MATERIAL SHOWN
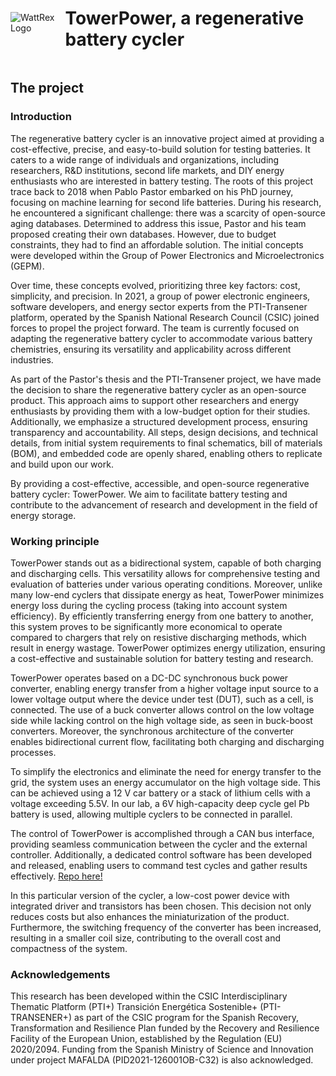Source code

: <div style="display: flex; align-items: center;">
  <img src="https://avatars.githubusercontent.com/u/131867390?s=200&v=4" alt="WattRex Logo" style="float: left; margin-right: 10px;">
    <h1>TowerPower, a regenerative battery cycler</h1>
</div>

## The project

### Introduction

The regenerative battery cycler is an innovative project aimed at providing a cost-effective, precise, and easy-to-build solution for testing batteries. It caters to a wide range of individuals and organizations, including researchers, R&D institutions, second life markets, and DIY energy enthusiasts who are interested in battery testing. The roots of this project trace back to 2018 when Pablo Pastor embarked on his PhD journey, focusing on machine learning for second life  batteries. During his research, he encountered a significant challenge: there was a scarcity of open-source aging databases. Determined to address this issue, Pastor and his team proposed creating  their own databases. However, due to budget constraints, they had to find an affordable solution. The initial concepts were developed within the Group of Power Electronics and Microelectronics (GEPM). 

Over time, these concepts evolved, prioritizing three key factors: cost, simplicity, and precision. In 2021, a group of power electronic engineers, software developers, and energy sector experts from the PTI-Transener platform, operated by the Spanish National Research Council (CSIC) joined forces to propel the project forward. The team is currently focused on adapting the regenerative battery cycler to accommodate various battery chemistries, ensuring its versatility and applicability across different industries. 

As part of the Pastor's thesis and the PTI-Transener project, we have made the decision to share the regenerative battery cycler as an open-source product. This approach aims to support other researchers and energy enthusiasts by providing them with a low-budget option for their studies. Additionally, we emphasize a structured development process, ensuring transparency and accountability. All steps, design decisions, and technical details, from initial system requirements to final schematics, bill of materials (BOM), and embedded code are openly shared, enabling others to replicate and build upon our work.

By providing a cost-effective, accessible, and open-source regenerative battery cycler: TowerPower. We aim to facilitate battery testing and contribute to the advancement of research and development in the field of energy storage.

### Working principle

TowerPower stands out as a bidirectional system, capable of both charging and discharging cells. This versatility allows for comprehensive testing and evaluation of batteries under various operating conditions. Moreover, unlike many low-end cyclers that dissipate energy as heat, TowerPower minimizes energy loss during the cycling process (taking into account system efficiency). By efficiently transferring energy from one battery to  another, this system proves to be significantly more economical to operate compared to chargers that rely on resistive discharging methods, which result in energy wastage. TowerPower optimizes energy utilization, ensuring a cost-effective and sustainable solution for battery testing and research.

TowerPower operates based on a DC-DC synchronous buck power converter, enabling energy transfer from a higher voltage input source to a lower voltage output where the device under test (DUT), such as a cell, is connected. The use of a buck converter allows control on the low voltage side while lacking control on the high voltage side, as seen in buck-boost converters. Moreover, the synchronous architecture of the converter enables bidirectional current flow, facilitating both charging and discharging processes.

To simplify the electronics and eliminate the need for energy transfer to the grid, the system uses an energy accumulator on the high voltage side. This can be achieved using a 12 V car battery or a stack of lithium cells with a voltage exceeding 5.5V. In our lab, a 6V high-capacity deep cycle gel Pb battery is used, allowing multiple cyclers to be connected in parallel.

The control of TowerPower is accomplished through a CAN bus interface, providing seamless communication between the cycler and the external controller. Additionally, a dedicated control software has been developed and released, enabling users to command test cycles and gather results effectively. [Repo here!](https://github.com/WattRex/Battery-Cyclers-Controler)

In this particular version of the cycler, a low-cost power device with integrated driver and transistors has been chosen. This decision not only reduces costs but also enhances the miniaturization of the product. Furthermore, the switching frequency of the converter has been increased, resulting in a smaller coil size, contributing to the overall cost and compactness of the system.

### Acknowledgements
This research has been developed within the CSIC Interdisciplinary Thematic Platform (PTI+) Transición Energética Sostenible+ (PTI-TRANSENER+) as part of the CSIC program for the Spanish Recovery, Transformation and Resilience Plan funded by the Recovery and Resilience Facility of the European Union, established by the Regulation (EU) 2020/2094. Funding from the Spanish Ministry of Science and Innovation under project MAFALDA (PID2021-126001OB-C32) is also acknowledged.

YOUR INSTRUCTIONS
Find the word "device" in the entries above, then copy each line that holds it.

COMPLETED EXERCISE
TowerPower operates based on a DC-DC synchronous buck power converter, enabling energy transfer from a higher voltage input source to a lower voltage output where the device under test (DUT), such as a cell, is connected. The use of a buck converter allows control on the low voltage side while lacking control on the high voltage side, as seen in buck-boost converters. Moreover, the synchronous architecture of the converter enables bidirectional current flow, facilitating both charging and discharging processes.
In this particular version of the cycler, a low-cost power device with integrated driver and transistors has been chosen. This decision not only reduces costs but also enhances the miniaturization of the product. Furthermore, the switching frequency of the converter has been increased, resulting in a smaller coil size, contributing to the overall cost and compactness of the system.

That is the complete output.